(Stored data entries)
■ ■ ■ ■ ■
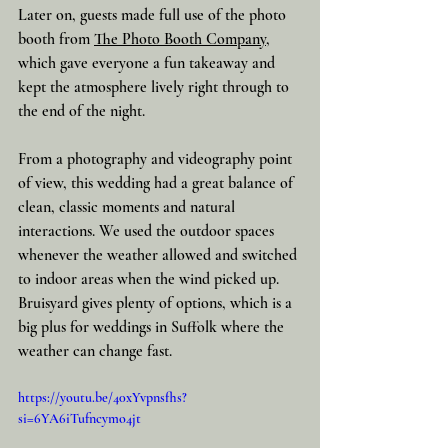
Later on, guests made full use of the photo 
booth from 
The Photo Booth Company
, 
which gave everyone a fun takeaway and 
kept the atmosphere lively right through to 
the end of the night.
From a photography and videography point 
of view, this wedding had a great balance of 
clean, classic moments and natural 
interactions. We used the outdoor spaces 
whenever the weather allowed and switched 
to indoor areas when the wind picked up. 
Bruisyard gives plenty of options, which is a 
big plus for weddings in Suffolk where the 
weather can change fast.
https://youtu.be/40xYvpnsfhs?
si=6YA6iTufncymo4jt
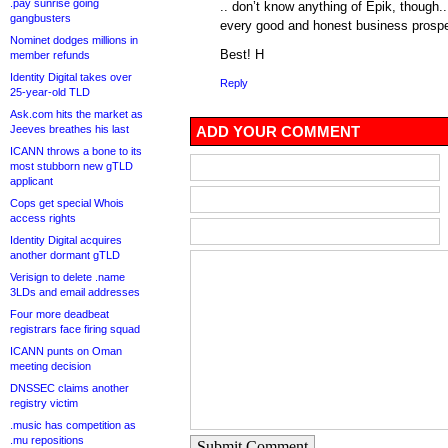
.pay sunrise going
.. don’t know anything of Epik, though.. 
gangbusters
every good and honest business prospe
Nominet dodges millions in
Best! H
member refunds
Identity Digital takes over
Reply
25-year-old TLD
Ask.com hits the market as
Jeeves breathes his last
ADD YOUR COMMENT
ICANN throws a bone to its
most stubborn new gTLD
applicant
Cops get special Whois
access rights
Identity Digital acquires
another dormant gTLD
Verisign to delete .name
3LDs and email addresses
Four more deadbeat
registrars face firing squad
ICANN punts on Oman
meeting decision
DNSSEC claims another
registry victim
.music has competition as
.mu repositions
Submit Comment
■ ■ ■ ■ ■
## PROBLEM REQUIREMENTS
Output the records verbatim, every one of them, and keep the pictures out.

## WORKED SOLUTION
Later on, guests made full use of the photo 
booth from 
The Photo Booth Company
, 
which gave everyone a fun takeaway and 
kept the atmosphere lively right through to 
the end of the night.
From a photography and videography point 
of view, this wedding had a great balance of 
clean, classic moments and natural 
interactions. We used the outdoor spaces 
whenever the weather allowed and switched 
to indoor areas when the wind picked up. 
Bruisyard gives plenty of options, which is a 
big plus for weddings in Suffolk where the 
weather can change fast.
https://youtu.be/40xYvpnsfhs?
si=6YA6iTufncymo4jt
.pay sunrise going
.. don’t know anything of Epik, though.. 
gangbusters
every good and honest business prospe
Nominet dodges millions in
Best! H
member refunds
Identity Digital takes over
Reply
25-year-old TLD
Ask.com hits the market as
Jeeves breathes his last
ADD YOUR COMMENT
ICANN throws a bone to its
most stubborn new gTLD
applicant
Cops get special Whois
access rights
Identity Digital acquires
another dormant gTLD
Verisign to delete .name
3LDs and email addresses
Four more deadbeat
registrars face firing squad
ICANN punts on Oman
meeting decision
DNSSEC claims another
registry victim
.music has competition as
.mu repositions
Submit Comment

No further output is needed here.